Remarkably, the starting point of the project was not autoimmunity, but an interest in how the transcription factor Ikaros may influence B cell differentiation.
Transcription factors are proteins that bind to specific parts of the DNA to activate or repress certain genes. “When you are interested in how a transcription factor works, you normally start by looking at what it does early or late in B cell development, and you can do so by selectively inactivating the factor”, says Meinrad Busslinger in explaining the chosen approach.

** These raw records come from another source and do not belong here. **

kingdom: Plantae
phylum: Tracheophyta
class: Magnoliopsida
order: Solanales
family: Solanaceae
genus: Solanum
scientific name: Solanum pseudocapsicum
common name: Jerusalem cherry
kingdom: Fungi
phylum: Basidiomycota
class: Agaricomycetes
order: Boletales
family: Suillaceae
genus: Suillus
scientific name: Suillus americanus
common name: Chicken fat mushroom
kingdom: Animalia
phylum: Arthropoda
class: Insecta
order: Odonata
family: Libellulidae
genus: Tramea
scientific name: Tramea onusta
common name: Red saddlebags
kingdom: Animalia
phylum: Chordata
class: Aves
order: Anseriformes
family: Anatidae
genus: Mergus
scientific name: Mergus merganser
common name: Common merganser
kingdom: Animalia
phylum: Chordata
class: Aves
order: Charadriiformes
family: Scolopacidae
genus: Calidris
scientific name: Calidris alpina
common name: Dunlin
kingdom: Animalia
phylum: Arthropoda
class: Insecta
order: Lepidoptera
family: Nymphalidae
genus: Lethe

In the absence of Ikaros in mature B cells of mice, the scientists observed a high degree of autoimmunity. This made them turn to the two mechanisms that switch B cells on and off: “Anergy” of the B cell antigen receptor (BCR) is a tolerance mechanism that makes autoreactive B cells insensitive to self-antigens, and “Toll-like receptor (TLR)” signalling awakens B cells.
“We could show that in the absence of Ikaros, BCR anergy decreases, TLR signalling increases, and B cells become hyperactive leading to systemic autoimmunity in the animals”, says Tanja Schwickert, first author of the study, who continued to investigate how Ikaros specifically controls the two mechanisms causing these signalling defects. The results supported the main conclusion of the study: “Ikaros acts as a guardian that prevents autoimmunity.”
The research project started with the development of a mouse model to study the function of Ikaros in mature B cells in 2012. “At this point, nobody could have guessed that we will identify Ikaros as a fundamental regulator of autoimmunity”, says Meinrad Busslinger. He now considers the establishment of this link to be a case of serendipity: “This is how basic research works – you ask a fundamental question, and you work out mechanisms with unexpected, but very far-reaching implications for all sorts of phenomena”. In this case, two mechanisms were discovered through which a single protein is sufficient to control autoimmunity.
In humans, Ikaros mutations have been identified as a risk factor for systemic lupus erythematosus (SLE), an autoimmune disease that cannot be cured and drastically shortens the life expectancy of affected patients. The present study will help to bring this condition into context of a basic mechanism that could be involved in the generation of autoimmune disease.